That is just like the car I've ordered, apart from mine has an all black interior!

OMG can't wait now.


----------



## MP (Feb 22, 2008)

Have any TTS's hit the dealers yet?

I asked Bolton Audi today and was told that they are due to get one in 2 weeks time and they'll give me a ring when it arrives.

Don't really want a test drive as I'll want one!


----------



## pixelpower (May 18, 2008)

Nice. All it needs is an 88mm bolted on top and we'd all be in trouble.


----------



## pixelpower (May 18, 2008)

I think that's Brilliant Black. Mine is Phantom Black and there seems more depth to it.
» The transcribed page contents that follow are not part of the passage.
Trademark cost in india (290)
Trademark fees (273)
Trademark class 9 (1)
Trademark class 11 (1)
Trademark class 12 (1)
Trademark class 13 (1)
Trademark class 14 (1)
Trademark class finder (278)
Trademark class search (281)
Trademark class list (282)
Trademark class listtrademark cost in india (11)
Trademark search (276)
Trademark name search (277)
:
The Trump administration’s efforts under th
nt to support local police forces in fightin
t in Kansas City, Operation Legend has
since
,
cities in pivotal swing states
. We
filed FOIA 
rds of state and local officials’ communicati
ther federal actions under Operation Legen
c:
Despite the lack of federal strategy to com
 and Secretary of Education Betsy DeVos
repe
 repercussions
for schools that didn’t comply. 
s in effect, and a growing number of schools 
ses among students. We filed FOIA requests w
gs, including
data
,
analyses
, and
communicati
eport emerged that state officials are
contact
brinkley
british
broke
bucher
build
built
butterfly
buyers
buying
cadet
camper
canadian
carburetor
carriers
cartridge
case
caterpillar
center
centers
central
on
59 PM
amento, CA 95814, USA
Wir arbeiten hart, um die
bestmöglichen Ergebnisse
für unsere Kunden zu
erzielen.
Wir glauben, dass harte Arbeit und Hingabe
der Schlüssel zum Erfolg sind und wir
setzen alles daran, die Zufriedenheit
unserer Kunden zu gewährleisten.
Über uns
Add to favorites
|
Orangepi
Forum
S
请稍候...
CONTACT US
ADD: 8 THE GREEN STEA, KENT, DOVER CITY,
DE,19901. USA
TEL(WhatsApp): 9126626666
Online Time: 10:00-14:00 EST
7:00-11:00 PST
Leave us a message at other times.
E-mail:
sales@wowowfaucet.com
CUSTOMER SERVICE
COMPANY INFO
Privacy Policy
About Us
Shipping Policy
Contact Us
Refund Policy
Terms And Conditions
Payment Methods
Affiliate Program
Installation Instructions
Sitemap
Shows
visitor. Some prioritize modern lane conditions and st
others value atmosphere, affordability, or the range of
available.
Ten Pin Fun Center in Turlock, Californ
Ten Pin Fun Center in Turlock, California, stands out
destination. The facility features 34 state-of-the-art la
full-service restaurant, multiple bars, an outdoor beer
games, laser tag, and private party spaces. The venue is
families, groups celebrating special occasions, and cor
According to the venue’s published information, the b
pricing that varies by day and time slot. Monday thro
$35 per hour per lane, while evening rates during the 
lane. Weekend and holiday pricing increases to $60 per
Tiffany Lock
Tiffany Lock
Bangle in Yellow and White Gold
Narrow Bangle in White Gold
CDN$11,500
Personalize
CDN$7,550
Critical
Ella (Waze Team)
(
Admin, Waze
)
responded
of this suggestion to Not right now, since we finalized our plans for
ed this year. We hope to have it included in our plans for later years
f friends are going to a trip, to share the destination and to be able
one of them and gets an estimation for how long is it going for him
Difficult to tell unless they're side by side in reality - bought Phantom cause it's a cost option, so it must be better. 
]


----------



## ChrisB72 (Feb 1, 2005)

Why did I look at these pictures......I feel the need to look at my bank balance again or get a few lottery tickets bought!!

Black looks very good and I like the 18'' alloy design although not sure if the angle of the pics or not, but they look smaller than 18'' and the tyre look smaller too?! It also looks like it's sitting as high as a standard 2.0T....again could just be the pics!

Oh why oh why oh why did I look at these pictures.......I WANT ONE!!!!


----------